Exercise data START
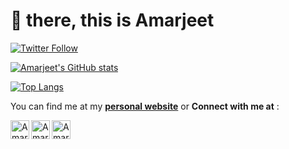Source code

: # 👋 there, this is Amarjeet

[![Twitter Follow](https://img.shields.io/twitter/follow/masteramarjeet?color=1DA1F2&logo=twitter&style=for-the-badge)](https://twitter.com/intent/follow?original_referer=https%3A%2F%2Fgithub.com%2FcodeSTACKr&screen_name=masteramarjeet)

[![Amarjeet's GitHub stats](https://github-readme-stats.vercel.app/api?username=masteramarjeet&show_icons=true&theme=cobalt&count_private=true)](https://github.com/MASTERAMARJEET)

[![Top Langs](https://github-readme-stats.vercel.app/api/top-langs/?username=masteramarjeet&card_width=445&exclude_repo=.dotfiles,st&theme=cobalt&layout=compact&langs_count=5)](https://github.com/MASTERAMARJEET)

You can find me at my [**personal website**][website] or **Connect with me at** :

[<img align="left" alt="Amarjeet | Gmail" width="30px" src="https://upload.wikimedia.org/wikipedia/commons/7/7e/Gmail_icon_%282020%29.svg" />][gmail] 
[<img align="left" alt="Amarjeet | Twitter" width="30px" src="https://upload.wikimedia.org/wikipedia/sco/9/9f/Twitter_bird_logo_2012.svg" />][twitter] 
[<img align="left" alt="Amarjeet | Linkedin" width="30px" src="https://upload.wikimedia.org/wikipedia/commons/thumb/c/ca/LinkedIn_logo_initials.png/240px-LinkedIn_logo_initials.png" />][linkedin]

<br/>

[website]: https://masteramarjeet.github.io
[gmail]: mailto:masteramarjeetkumar@gmail.com
[twitter]: https://twitter.com/masteramarjeetkumar
[linkedin]: https://www.linkedin.com/in/amarjeet-kumar-345880208
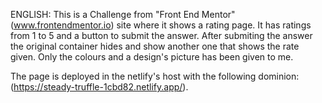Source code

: ENGLISH:
This is a Challenge from "Front End Mentor" (www.frontendmentor.io) site where it shows a rating page.
It has ratings from 1 to 5 and a button to submit the answer.
After submiting the answer the original container hides and show another one that shows the rate given.
Only the colours and a design's picture has been given to me.

The page is deployed in the netlify's host with the following dominion: (https://steady-truffle-1cbd82.netlify.app/).
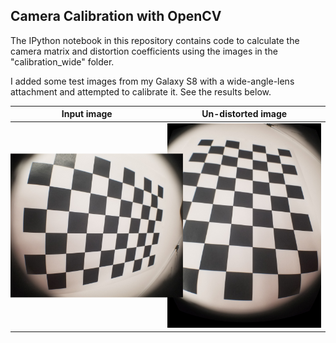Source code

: ## Camera Calibration with OpenCV

The IPython notebook in this repository contains code to calculate the camera matrix and distortion coefficients using the images in the "calibration_wide" folder.

I added some test images from my Galaxy S8 with a wide-angle-lens attachment and attempted to calibrate it. See the results below.

| Input image | Un-distorted image |
| --- | --- |
|<img src="./calibration_s8_wide/test_img.jpg" style="transform:rotate(90deg)" /> | <img src="./calibration_s8_wide/test_undist.jpg" /> |
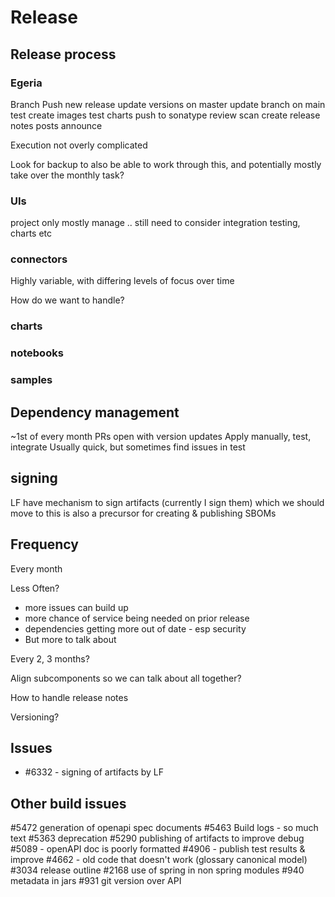 # Release


## Release process

### Egeria

Branch
Push new release
update versions on master
update branch on main
test
create images
test charts
push to sonatype
review scan
create release notes
posts announce

Execution not overly complicated

Look for backup to also be able to work through this, and potentially mostly take over the monthly task?
### UIs

project only mostly manage
.. still need to consider integration testing, charts etc

### connectors

Highly variable, with differing levels of focus over time

How do we want to handle?

### charts

### notebooks

### samples

## Dependency management

~1st of every month PRs open with version updates
Apply manually, test, integrate
Usually quick, but sometimes find issues in test

## signing

LF have mechanism to sign artifacts (currently I sign them) which we should move to
this is also a precursor for creating & publishing SBOMs

## Frequency

Every month

Less Often?
* more issues can build up
* more chance of service being needed on prior release
* dependencies getting more out of date - esp security
* But more to talk about

Every 2, 3 months?

Align subcomponents so we can talk about all together?

How to handle release notes

Versioning?

## Issues
* #6332 - signing of artifacts by LF

## Other build issues
#5472 generation of openapi spec documents
#5463 Build logs - so much text
#5363 deprecation
#5290 publishing of artifacts to improve debug
#5089 - openAPI doc is poorly formatted
#4906 - publish test results & improve
#4662 - old code that doesn't work (glossary canonical model)
#3034 release outline
#2168 use of spring in non spring modules
#940 metadata in jars
#931 git version over API
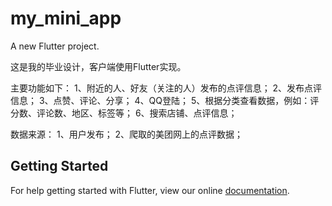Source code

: # my_mini_app

A new Flutter project.

这是我的毕业设计，客户端使用Flutter实现。

主要功能如下：
1、附近的人、好友（关注的人）发布的点评信息；
2、发布点评信息；
3、点赞、评论、分享；
4、QQ登陆；
5、根据分类查看数据，例如：评分数、评论数、地区、标签等；
6、搜索店铺、点评信息；

数据来源：
1、用户发布；
2、爬取的美团网上的点评数据；

## Getting Started

For help getting started with Flutter, view our online
[documentation](https://flutter.io/).
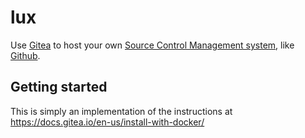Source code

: # lux
Use [Gitea](https://gitea.io/en-us/) to host your own [Source Control Management system](https://en.wikipedia.org/wiki/Version_control), like [Github](https://github.com).

## Getting started
This is simply an implementation of the instructions at https://docs.gitea.io/en-us/install-with-docker/
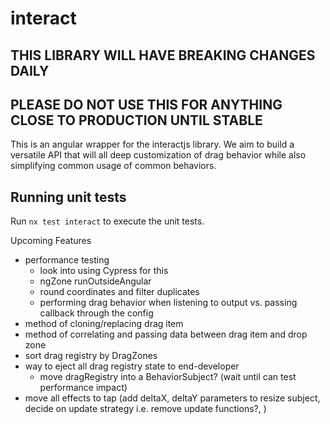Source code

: # interact
## THIS LIBRARY WILL HAVE BREAKING CHANGES DAILY
## PLEASE DO NOT USE THIS FOR ANYTHING CLOSE TO PRODUCTION UNTIL STABLE

This is an angular wrapper for the interactjs library.  We aim to build a versatile API that will all deep customization of drag behavior while also simplifying common usage of common behaviors.

## Running unit tests

Run `nx test interact` to execute the unit tests.

Upcoming Features
- performance testing
    - look into using Cypress for this
    - ngZone runOutsideAngular
    - round coordinates and filter duplicates
    - performing drag behavior when listening to output vs. passing callback through the config
- method of cloning/replacing drag item
- method of correlating and passing data between drag item and drop zone
- sort drag registry by DragZones
- way to eject all drag registry state to end-developer
    - move dragRegistry into a BehaviorSubject? (wait until can test performance impact)
- move all effects to tap (add deltaX, deltaY parameters to resize subject, decide on update strategy i.e. remove update functions?, )
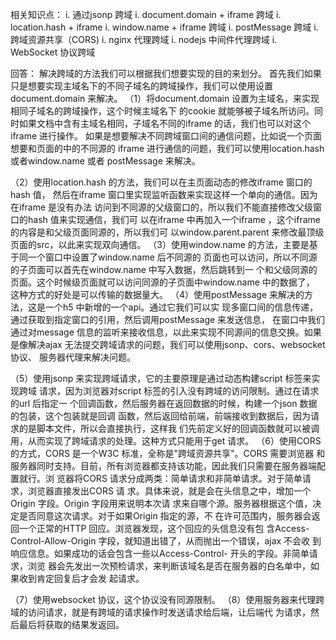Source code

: 相关知识点：
i. 通过jsonp 跨域
i. document.domain + iframe 跨域
i. location.hash + iframe
i. window.name + iframe 跨域
i. postMessage 跨域
i. 跨域资源共享（CORS)
i. nginx 代理跨域
i. nodejs 中间件代理跨域
i. WebSocket 协议跨域

回答：
解决跨域的方法我们可以根据我们想要实现的目的来划分。
首先我们如果只是想要实现主域名下的不同子域名的跨域操作，我们可以使用设置
document.domain 来解决。
（1）将document.domain 设置为主域名，来实现相同子域名的跨域操作，这个时候主域名下
的cookie 就能够被子域名所访问。同时如果文档中含有主域名相同，子域名不同的iframe
的话，我们也可以对这个iframe 进行操作。
如果是想要解决不同跨域窗口间的通信问题，比如说一个页面想要和页面的中的不同源的
iframe 进行通信的问题，我们可以使用location.hash 或者window.name 或者
postMessage 来解决。

（2）使用location.hash 的方法，我们可以在主页面动态的修改iframe 窗口的hash 值，
然后在iframe 窗口里实现监听函数来实现这样一个单向的通信。因为在iframe 是没有办法
访问到不同源的父级窗口的，所以我们不能直接修改父级窗口的hash 值来实现通信，我们可
以在iframe 中再加入一个iframe ，这个iframe 的内容是和父级页面同源的，所以我们可
以window.parent.parent 来修改最顶级页面的src，以此来实现双向通信。
（3）使用window.name 的方法，主要是基于同一个窗口中设置了window.name 后不同源的
页面也可以访问，所以不同源的子页面可以首先在window.name 中写入数据，然后跳转到一
个和父级同源的页面。这个时候级页面就可以访问同源的子页面中window.name 中的数据了，
这种方式的好处是可以传输的数据量大。
（4）使用postMessage 来解决的方法，这是一个h5 中新增的一个api。通过它我们可以实
现多窗口间的信息传递，通过获取到指定窗口的引用，然后调用postMessage 来发送信息，
在窗口中我们通过对message 信息的监听来接收信息，以此来实现不同源间的信息交换。如果
是像解决ajax 无法提交跨域请求的问题，我们可以使用jsonp、cors、websocket 协议、
服务器代理来解决问题。

（5）使用jsonp 来实现跨域请求，它的主要原理是通过动态构建script 标签来实现跨域
请求，因为浏览器对script 标签的引入没有跨域的访问限制。通过在请求的url 后指定一
个回调函数，然后服务器在返回数据的时候，构建一个json 数据的包装，这个包装就是回调
函数，然后返回给前端，前端接收到数据后，因为请求的是脚本文件，所以会直接执行，这样我
们先前定义好的回调函数就可以被调用，从而实现了跨域请求的处理。这种方式只能用于get
请求。
（6）使用CORS 的方式，CORS 是一个W3C 标准，全称是"跨域资源共享"。CORS 需要浏览器
和服务器同时支持。目前，所有浏览器都支持该功能，因此我们只需要在服务器端配置就行。浏
览器将CORS 请求分成两类：简单请求和非简单请求。对于简单请求，浏览器直接发出CORS 请
求。具体来说，就是会在头信息之中，增加一个Origin 字段。Origin 字段用来说明本次请
求来自哪个源。服务器根据这个值，决定是否同意这次请求。对于如果Origin 指定的源，不
在许可范围内，服务器会返回一个正常的HTTP 回应。浏览器发现，这个回应的头信息没有包
含Access-Control-Allow-Origin 字段，就知道出错了，从而抛出一个错误，ajax 不会收
到响应信息。如果成功的话会包含一些以Access-Control- 开头的字段。非简单请求，浏览
器会先发出一次预检请求，来判断该域名是否在服务器的白名单中，如果收到肯定回复后才会发
起请求。

（7）使用websocket 协议，这个协议没有同源限制。
（8）使用服务器来代理跨域的访问请求，就是有跨域的请求操作时发送请求给后端，让后端代
为请求，然后最后将获取的结果发返回。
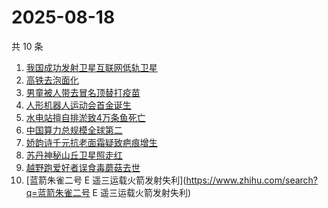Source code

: # 2025-08-18

共 10 条

<!-- BEGIN -->
<!-- 最后更新时间 Mon Aug 18 2025 19:16:23 GMT+0800 (China Standard Time) -->

1. [我国成功发射卫星互联网低轨卫星](https://www.zhihu.com/search?q=我国成功发射卫星互联网低轨卫星)
1. [高铁去泡面化](https://www.zhihu.com/search?q=高铁去泡面化)
1. [男童被人带去冒名顶替打疫苗](https://www.zhihu.com/search?q=男童被人带去冒名顶替打疫苗)
1. [人形机器人运动会首金诞生](https://www.zhihu.com/search?q=人形机器人运动会首金诞生)
1. [水电站擅自排淤致4万条鱼死亡](https://www.zhihu.com/search?q=水电站擅自排淤致4万条鱼死亡)
1. [中国算力总规模全球第二](https://www.zhihu.com/search?q=中国算力总规模全球第二)
1. [娇韵诗千元抗老面霜疑致疤痕增生](https://www.zhihu.com/search?q=娇韵诗千元抗老面霜疑致疤痕增生)
1. [苏丹神秘山丘卫星照走红](https://www.zhihu.com/search?q=苏丹神秘山丘卫星照走红)
1. [越野跑爱好者误食毒蘑菇去世](https://www.zhihu.com/search?q=越野跑爱好者误食毒蘑菇去世)
1. [蓝箭朱雀二号 E
   遥三运载火箭发射失利](https://www.zhihu.com/search?q=蓝箭朱雀二号 E
   遥三运载火箭发射失利)

<!-- END -->
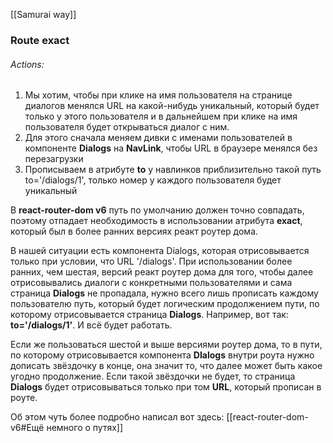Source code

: [[Samurai way]]
### Route exact
###### Actions:
1. Мы хотим, чтобы при клике на имя пользователя на странице диалогов менялся URL на какой-нибудь уникальный, который будет только у этого пользователя и в дальнейшем при клике на имя пользователя будет открываться диалог с ним.
2. Для этого сначала меняем дивки с именами пользователей в компоненте **Dialogs** на **NavLink**, чтобы URL в браузере менялся без перезагрузки
3. Прописываем в атрибуте **to** у навлинков приблизительно такой путь to='/dialogs/1', только номер у каждого пользователя будет уникальный

 В **react-router-dom v6** путь по умолчанию должен точно совпадать, поэтому отпадает необходимость в использовании атрибута **exact**, который был в более ранних версиях реакт роутер дома. 
 
 В нашей ситуации есть компонента Dialogs, которая отрисовывается только при условии, что URL '/dialogs'. При использовании более ранних, чем шестая, версий реакт роутер дома для того, чтобы далее отрисовывались диалоги с конкретными пользователями и сама страница **Dialogs** не пропадала, нужно всего лишь прописать каждому пользователю путь, который будет логическим продолжением пути, по которому отрисовывается страница **Dialogs**. Например, вот так: **to='/dialogs/1'**. И всё будет работать.

Если же пользоваться шестой и выше версиями роутер дома, то в пути, по которому отрисовывается компонента **DIalogs** внутри роута нужно дописать звёздочку в конце, она значит то, что далее может быть какое угодно продолжение. Если такой звёздочки не будет, то страница **Dialogs** будет отрисовываться только при том **URL**, который прописан в роуте. 

Об этом чуть более подробно написал вот здесь: [[react-router-dom-v6#Ещё немного о путях]]
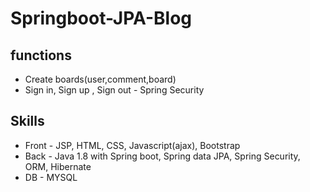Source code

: # Springboot-JPA-Blog

## functions
* Create boards(user,comment,board) <br>
* Sign in, Sign up , Sign out - Spring Security

## Skills
* Front - JSP, HTML, CSS, Javascript(ajax), Bootstrap <br>
* Back - Java 1.8 with Spring boot, Spring data JPA, Spring Security, ORM, Hibernate <br>
* DB - MYSQL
Exercise data END
Turn the lines from the one holding "1. [我国成功发射卫星互联" through the one holding "В **react-router-dom v6**", both included, into a numbered list, skipping blank lines and leaving the pictures out.

1. 1. [我国成功发射卫星互联网低轨卫星](https://www.zhihu.com/search?q=我国成功发射卫星互联网低轨卫星)
2. 1. [高铁去泡面化](https://www.zhihu.com/search?q=高铁去泡面化)
3. 1. [男童被人带去冒名顶替打疫苗](https://www.zhihu.com/search?q=男童被人带去冒名顶替打疫苗)
4. 1. [人形机器人运动会首金诞生](https://www.zhihu.com/search?q=人形机器人运动会首金诞生)
5. 1. [水电站擅自排淤致4万条鱼死亡](https://www.zhihu.com/search?q=水电站擅自排淤致4万条鱼死亡)
6. 1. [中国算力总规模全球第二](https://www.zhihu.com/search?q=中国算力总规模全球第二)
7. 1. [娇韵诗千元抗老面霜疑致疤痕增生](https://www.zhihu.com/search?q=娇韵诗千元抗老面霜疑致疤痕增生)
8. 1. [苏丹神秘山丘卫星照走红](https://www.zhihu.com/search?q=苏丹神秘山丘卫星照走红)
9. 1. [越野跑爱好者误食毒蘑菇去世](https://www.zhihu.com/search?q=越野跑爱好者误食毒蘑菇去世)
10. 1. [蓝箭朱雀二号 E
11.    遥三运载火箭发射失利](https://www.zhihu.com/search?q=蓝箭朱雀二号 E
12.    遥三运载火箭发射失利)
13. <!-- END -->
14. Source code
15. : [[Samurai way]]
16. ### Route exact
17. ###### Actions:
18. 1. Мы хотим, чтобы при клике на имя пользователя на странице диалогов менялся URL на какой-нибудь уникальный, который будет только у этого пользователя и в дальнейшем при клике на имя пользователя будет открываться диалог с ним.
19. 2. Для этого сначала меняем дивки с именами пользователей в компоненте **Dialogs** на **NavLink**, чтобы URL в браузере менялся без перезагрузки
20. 3. Прописываем в атрибуте **to** у навлинков приблизительно такой путь to='/dialogs/1', только номер у каждого пользователя будет уникальный
21.  В **react-router-dom v6** путь по умолчанию должен точно совпадать, поэтому отпадает необходимость в использовании атрибута **exact**, который был в более ранних версиях реакт роутер дома. 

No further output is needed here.